Po did not know that the payments would be classified as debt service.  But she is on the LC, not the BOF and should be forgiven for not being familiar with the specific meaning of the term “capital lease.”  On the other hand, when the 2009 budget season started in January, Po did make an inquiry to Finance Director Bob Tait as to how the payments would show up in the budget and learned about the debt service classification.  This led her to comment at the February 25, 2009 BOF Public Hearing.  It was after she raised the issue that the BOF itself finally went on record the next month objecting to the way in which the CIP process had been circumvented.

 

 

The accusation of “lying.” 

Mr. Gaston has professed that he only learned that the parking lot expense was being booked as debt service in 2009.  The “lie” he claims we told in our letters is that we allegedly claimed he understood this fact from the get-go.  Except that there is no such statement in the letters from either IPN BoF candidate (see here and here). True, Mr. McNerney stated that “the finance director made it clear he would treat it as debt service,” because Mr. Tait had indeed described the deal as a “capital lease” according to reporting in a June 26th, 2008 Bee article.    

As noted earlier, anyone familiar with basic accounting should know that “capital leases” are booked as an asset purchased with debt.  Still, we have no idea what the BoF knew or didn’t know prior to March 2009, nor have we made any claim otherwise.  But Mr. Gaston’s suggestion that he was unaware either of Mr. Tait’s statements or of their import hardly seems like something he should be holding against his IPN opponents.  It certainly isn’t grounds for attacking them as “liars.”

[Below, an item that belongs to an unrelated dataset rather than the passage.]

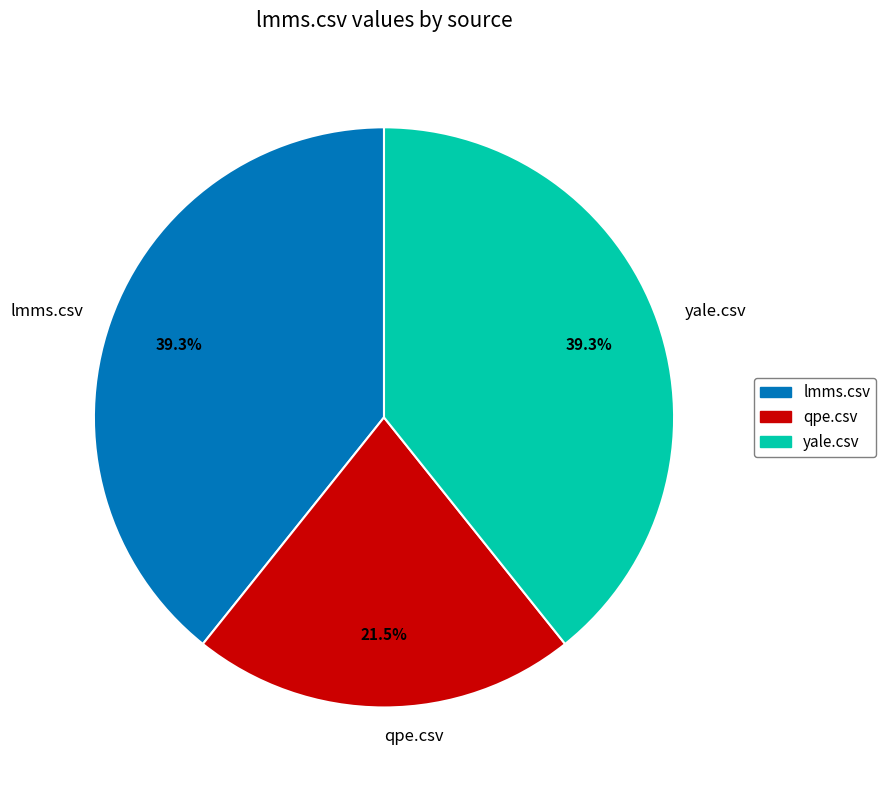

Does lmms.csv represent more than half of the total?

No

Perhaps Mr. Gaston is excusing himself by relying on town attorney Grogins statements that the lease payments would be “operational” expenses, which appeared in the same Bee article cited above that included the “capital lease” characterization.   But while that may be an excuse for not having dug further, it still doesn’t justify the accusation of lying, since all we claimed is what the finance director said.  

 

Conclusion

IPN believes that the details of the parking lot affair show a history of poor decision-making by both major parties, an unwillingness to acknowledge, let alone fix the problems that were revealed and an effort to criticize and even attack those who dare to point out these problems.  It is hard to have confidence that a government that behaves in this was is truly prioritizing the needs of its citizens.  

There were many other issues we could have explored to further illustrate this problem, but our time, as well as yours, is limited.  We think the facts in this case are compelling enough to stand on their own as a basis for choosing between the parties in town.  We thank you for taking some of it to review this case.  If you found it to be illuminating, we hope you will pass on what you have learned to your neighbors and direct them here so they can judge for themselves. And we hope that we can count on your support on November 3rd.